Pressionado psicologicamente, diante do próprio fracasso político-administrativo, a 14 meses das eleições, Bolsonaro aposta na polarização ideológica e na radicalização política extrema. Busca um atalho para se manter no poder. Apoiado por partidários fanatizados, escala um confronto com o Supremo Tribunal Federal (STF) e trabalha para melar as eleições, ao levantar suspeitas sobre a integridade do Tribunal Superior Eleitoral (TSE) na condução do pleito. Tenta intimidar a oposição, a imprensa e os ministros do Supremo, e arrastar as Forças Armadas para uma aventura golpista. Não obteve sucesso até agora. Quer transformar o Sete de Setembro, no qual pretende realizar duas grandes manifestações, uma em Brasília e outra em São Paulo, numa demonstração de que pode resolver no braço o que não consegue pelo convencimento, como fazem os valentões.
Os próximos meses serão complicados. Bolsonaro tem um pacto com os violentos. Primeiro, com as milícias do Rio de Janeiro, cujo modelo de atuação naturalizou e traduziu para a política. Aproveitando-se dos interesses corporativos de categoriais profissionais embrutecidas pelos riscos da própria atividade, mobiliza atiradores e indivíduos que cultuam a violência por temperamento ou ideologia, fundamentais para a formação de falanges políticas armadas, para as quais conta com a expertise de militares reformados e agentes de segurança pública. A violência sempre presente nos territórios dominados por atividades transgressoras ou na fronteira da economia informal, onde não existe título em cartório e as dívidas são cobradas sob ameaças, é o caldo de cultura de que se aproveita.

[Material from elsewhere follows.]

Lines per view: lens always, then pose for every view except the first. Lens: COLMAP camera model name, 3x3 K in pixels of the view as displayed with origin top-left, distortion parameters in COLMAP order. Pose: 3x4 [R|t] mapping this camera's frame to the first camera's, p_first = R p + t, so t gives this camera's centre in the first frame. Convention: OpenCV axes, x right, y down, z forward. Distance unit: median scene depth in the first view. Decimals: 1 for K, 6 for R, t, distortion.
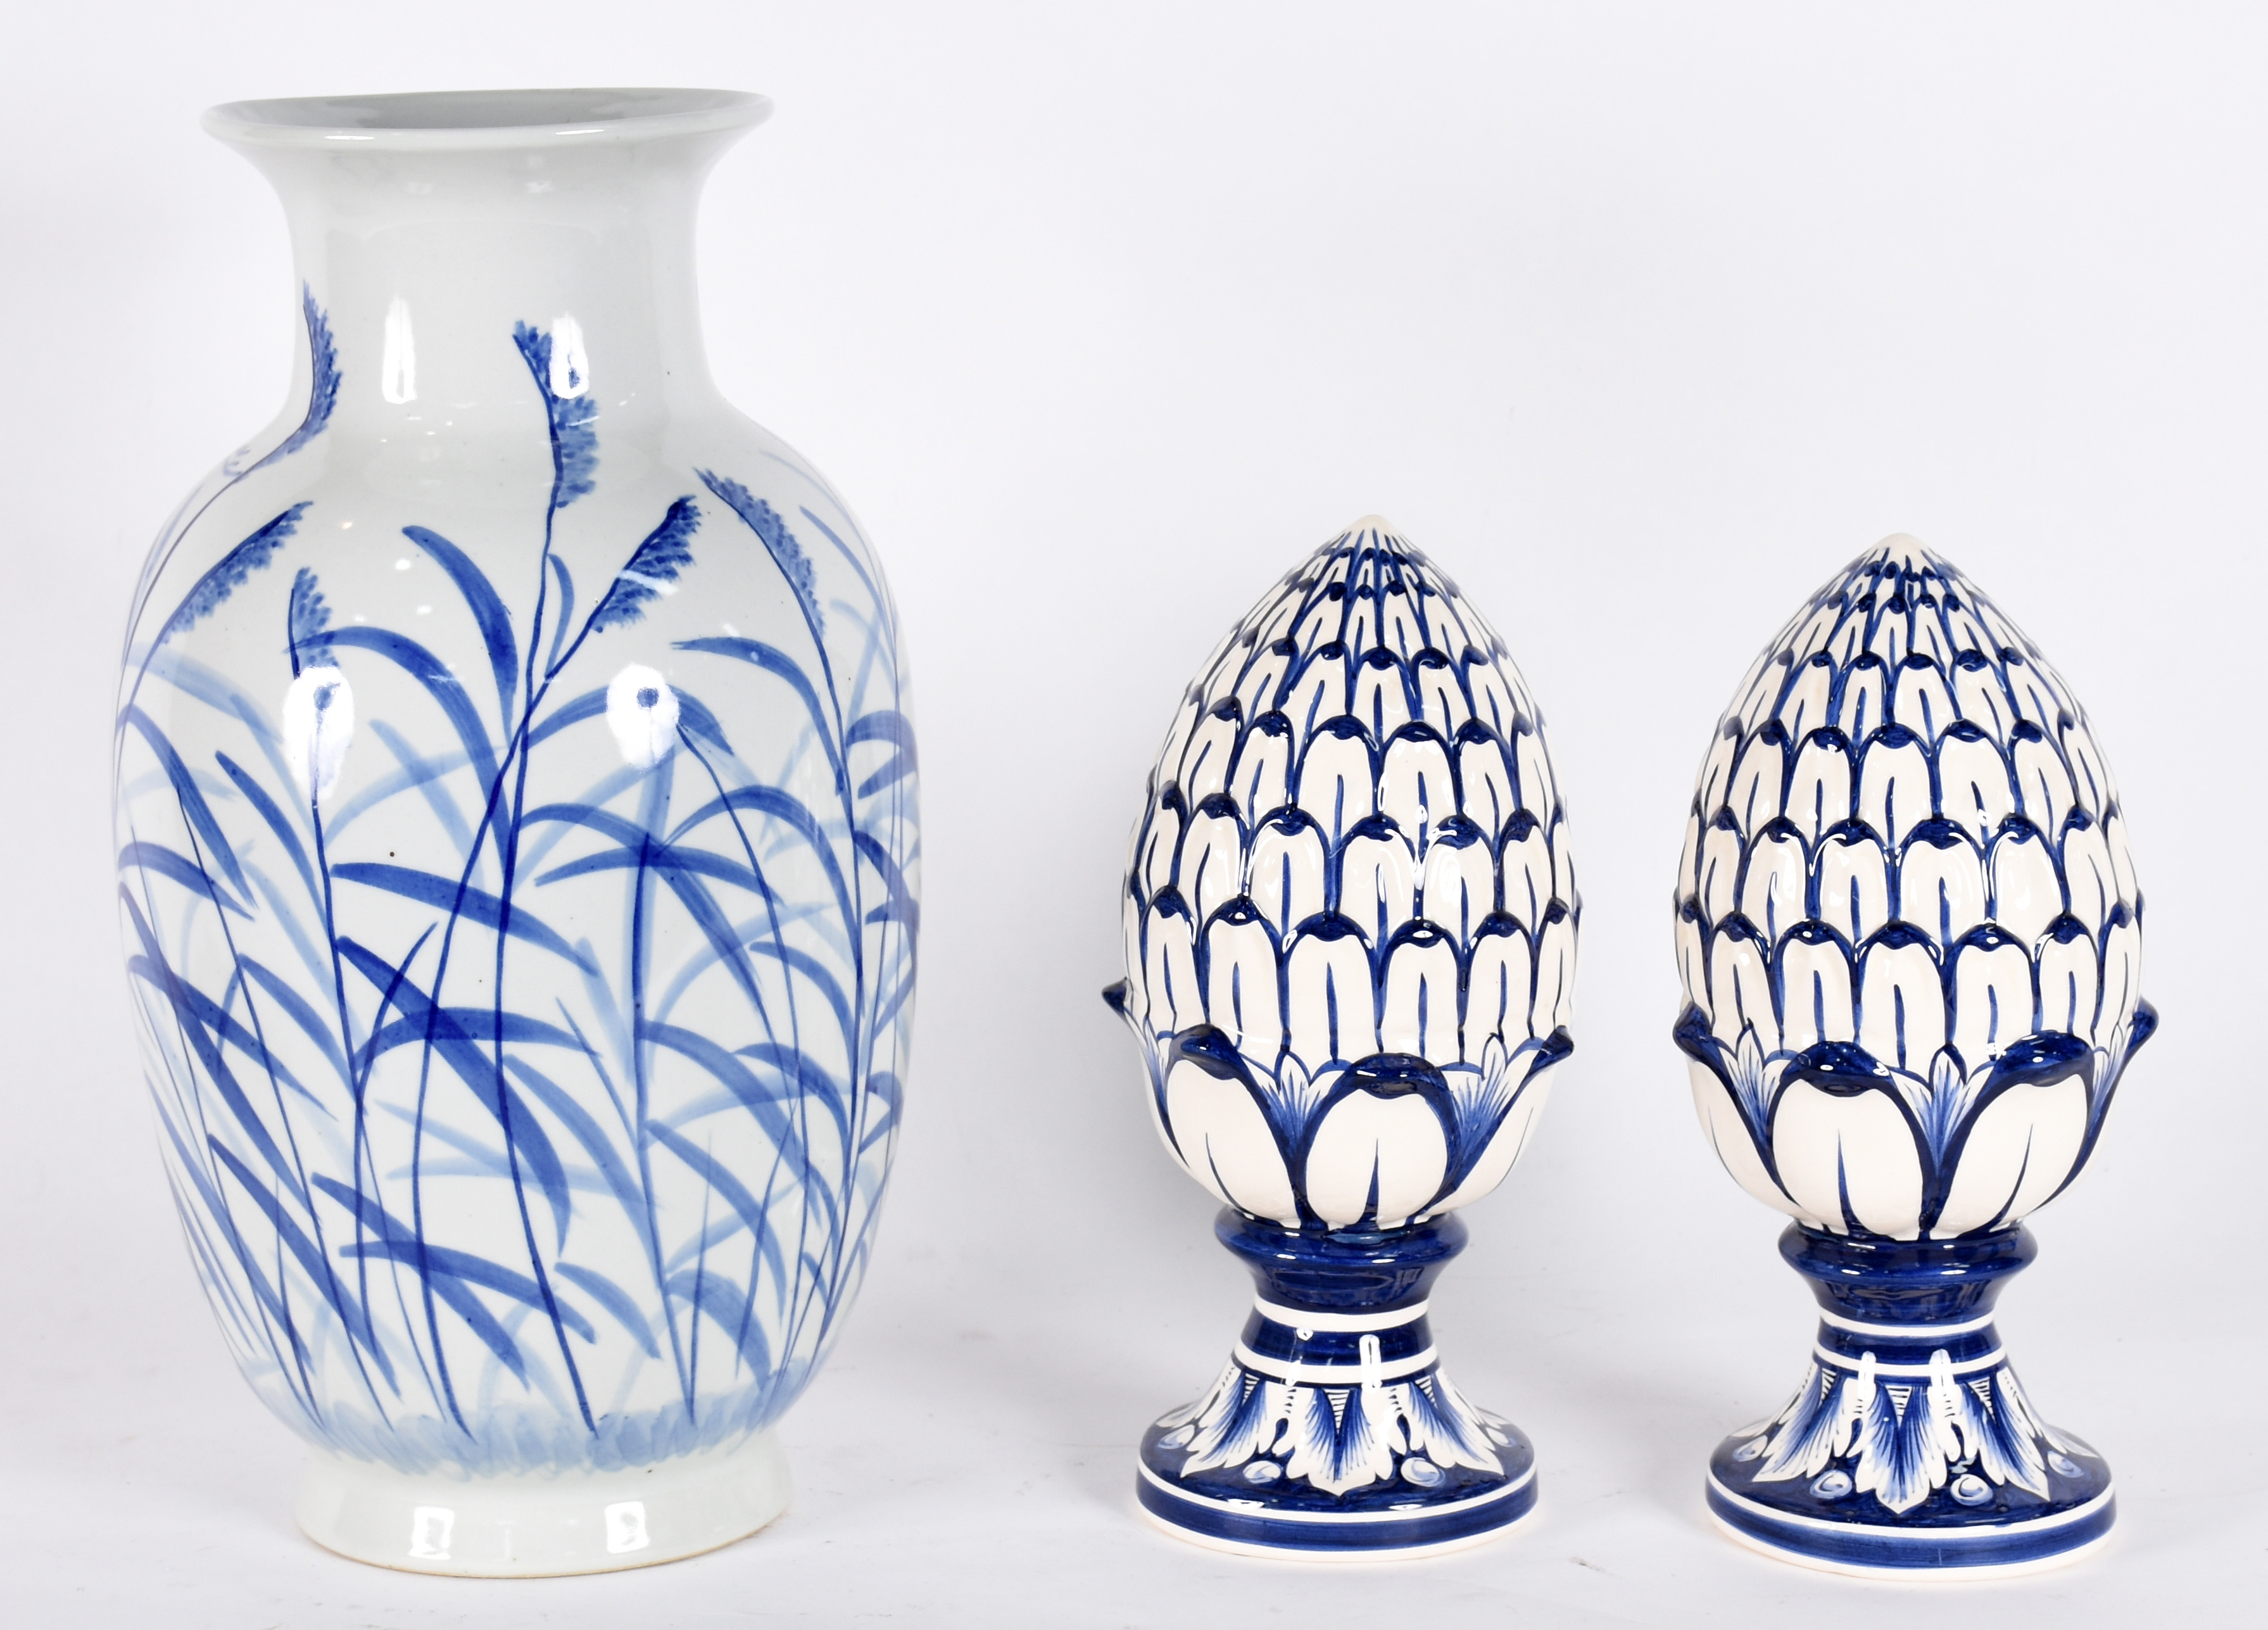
lens RADIAL K [[3882.6, 0, 1134.0], [0, 3882.6, 815.0], [0, 0, 1]] dist [0.061779, 0.071977]
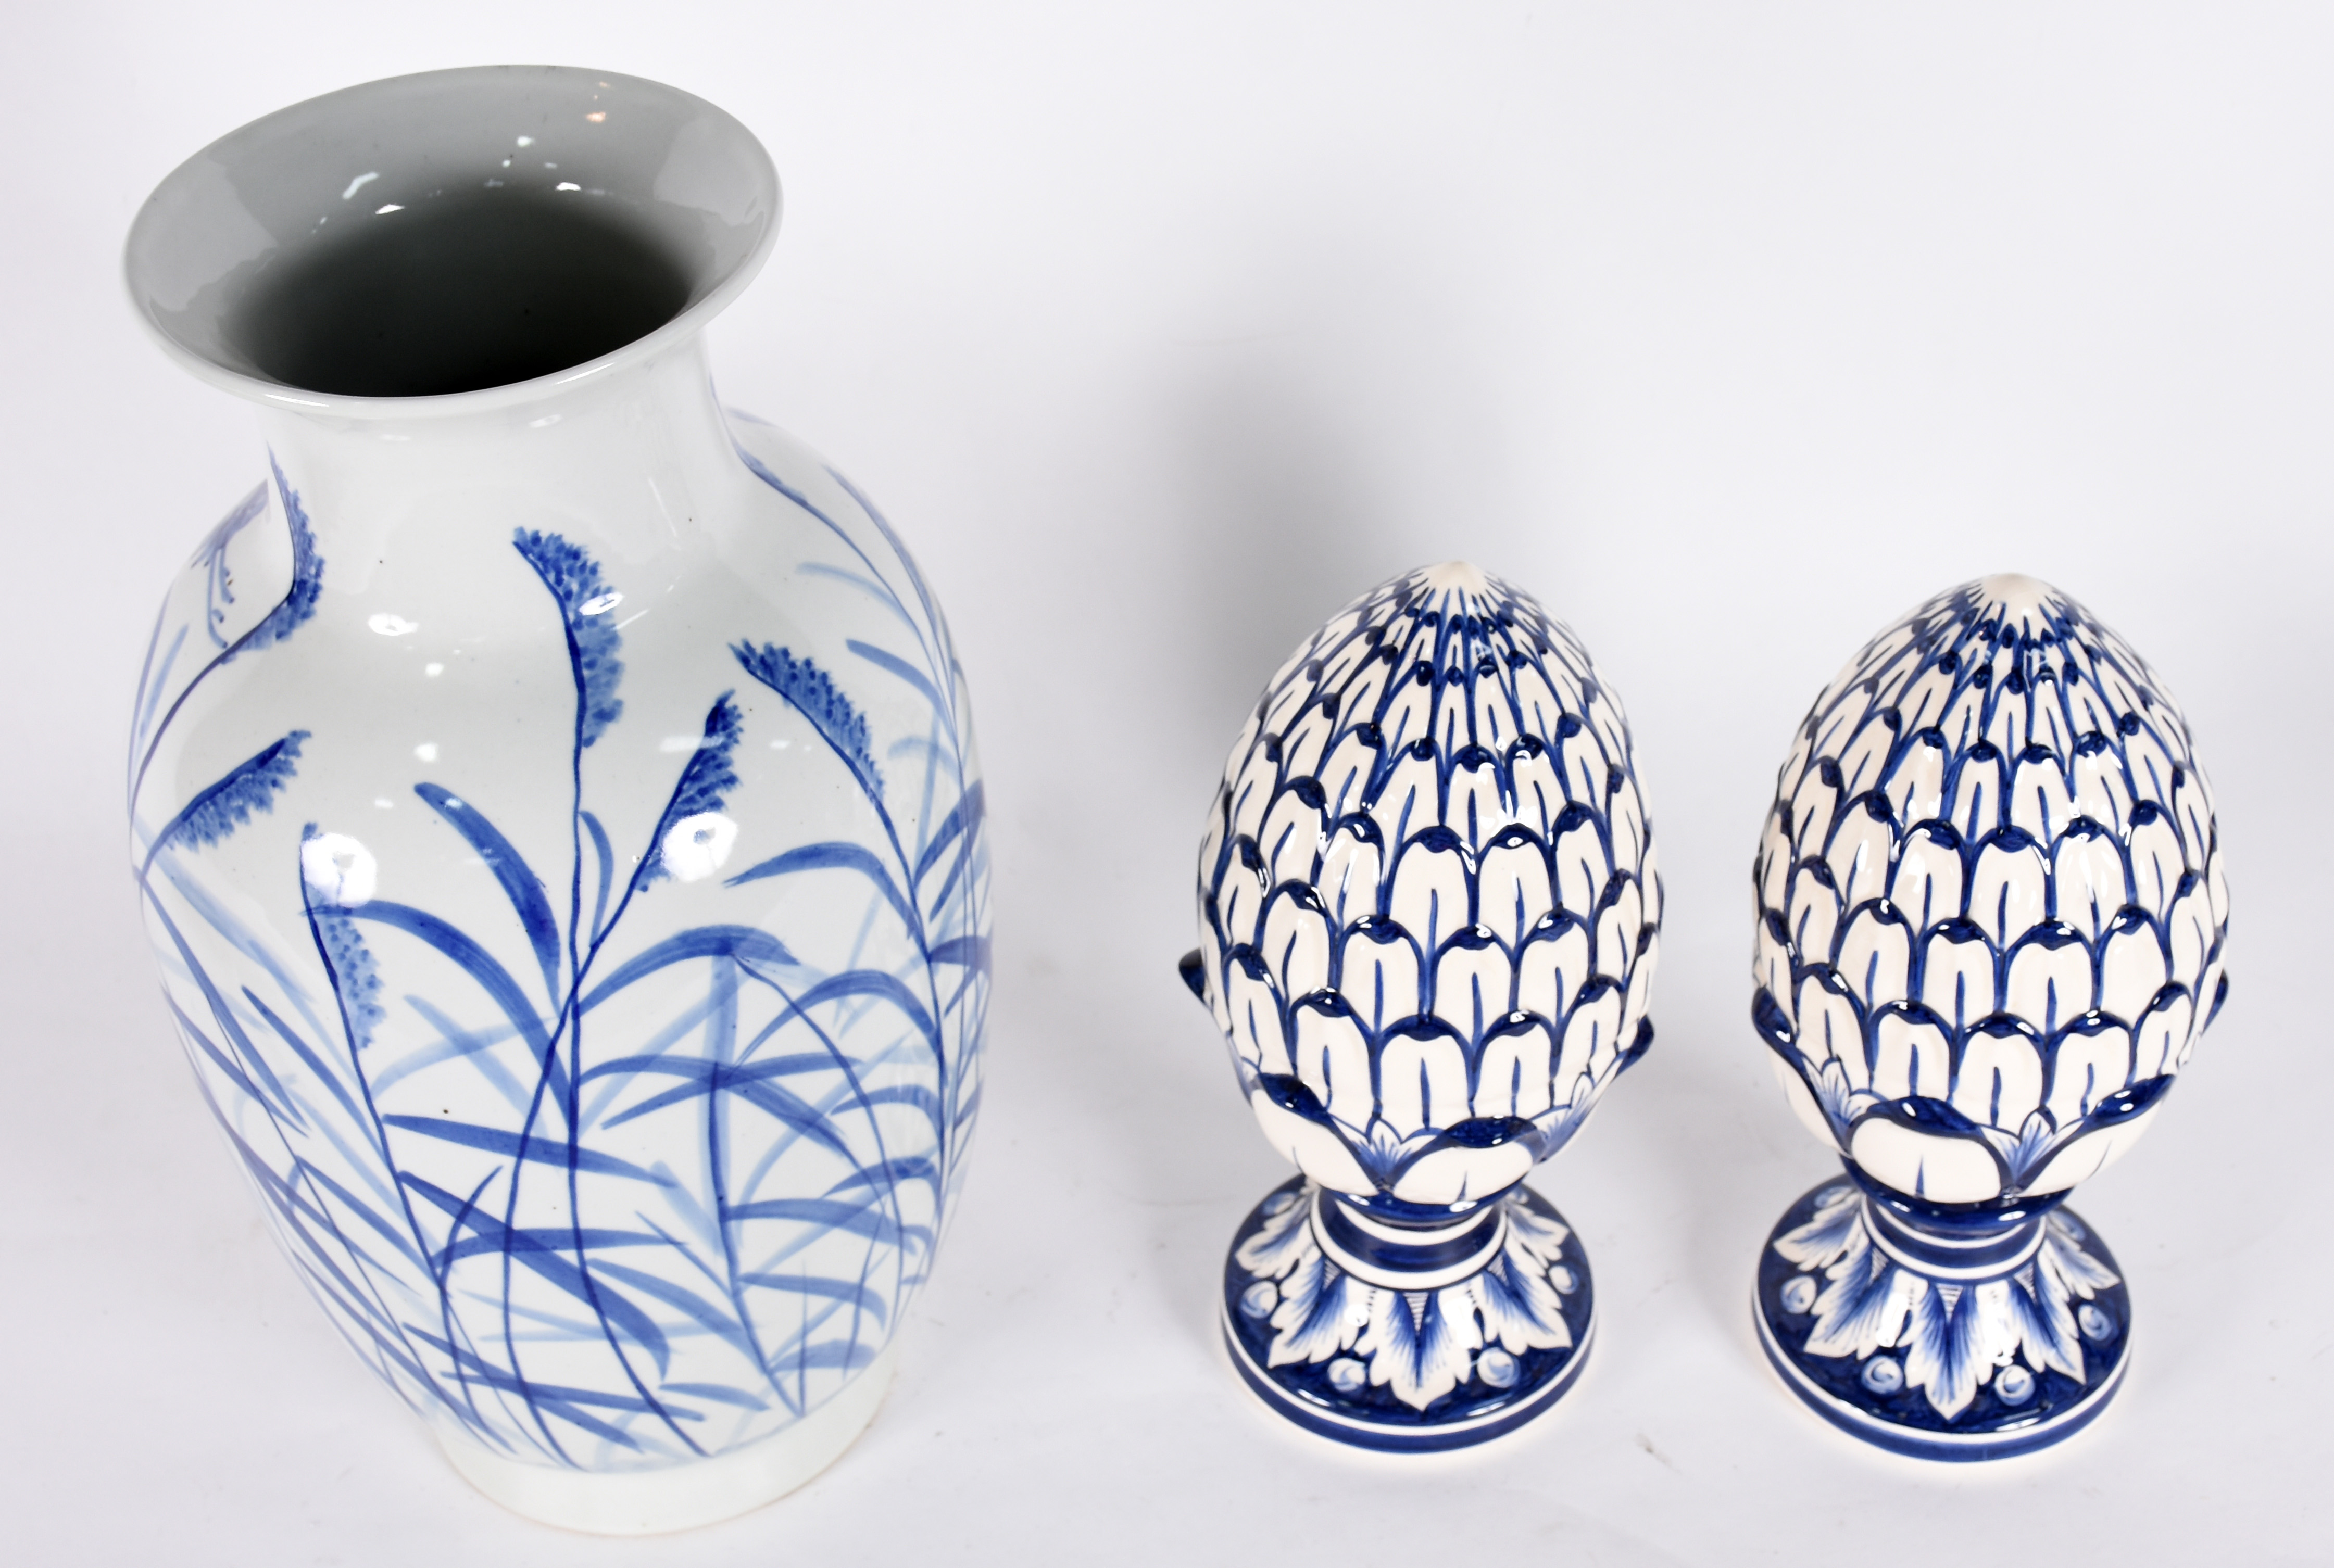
lens RADIAL K [[3092.9, 0, 1256.6], [0, 3092.9, 783.2], [0, 0, 1]] dist [0.016915, 0.076814]
pose [[0.998085, -0.045243, 0.042189, -0.021660], [0.027203, 0.933509, 0.357521, -0.309527], [-0.055559, -0.355688, 0.932952, 0.300881]]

Na Itália do jurista, político e ex-primeiro-ministro Aldo Moro, assassinado em 1978 pelas Brigadas Vermelhas, os terroristas escreveram nos muros da sede da Democracia Cristã: “Transformar a fraude eleitoral em guerra de classes”. Com sinal trocado, quando fala que o povo deveria comprar fuzil e não feijão, Bolsonaro sinaliza na direção de que pretende transformar as eleições numa guerra. Está armando os militantes que pretende mobilizar para tumultuar o pleito, como tentou Donald Trump nas eleições americanas, diante da impossibilidade de mobilizar as Forças Armadas para dar um golpe de Estado.
No establishment econômico, institucional e até mesmo militar do país, porém, a grande interrogação é se chegaremos às eleições de 2022 com Bolsonaro no poder. Sua escalada contra as regras do jogo democrático e contra o Supremo não tem como dar certo. No limite, propõe a discussão sobre a eventualidade de interdição por insanidade mental ou inelegibilidade por atentar contra a democracia. Talvez seja essa a aposta do presidente da República, para provocar uma crise institucional de desfecho violento.
A democracia é uma conquista civil da qual não se pode abrir mão precisamente porque, onde ela foi instaurada, substituiu a violenta luta pela conquista do poder por uma disputa partidária com base na livre discussão de ideias. Condenar as eleições, esse ato fundamental do sistema democrático, em nome da guerra ideológica, nos ensina o mestre Norberto Bobbio, significa “atingir a essência não do Estado, mas da única forma de convivência possível na liberdade e através da liberdade que os homens até agora conseguiram realizar, na longa história de prepotência, violência e cruel dominação”. Deixemos o povo resolver as disputas pelo voto, em clima de eleições pacíficas e ordeiras.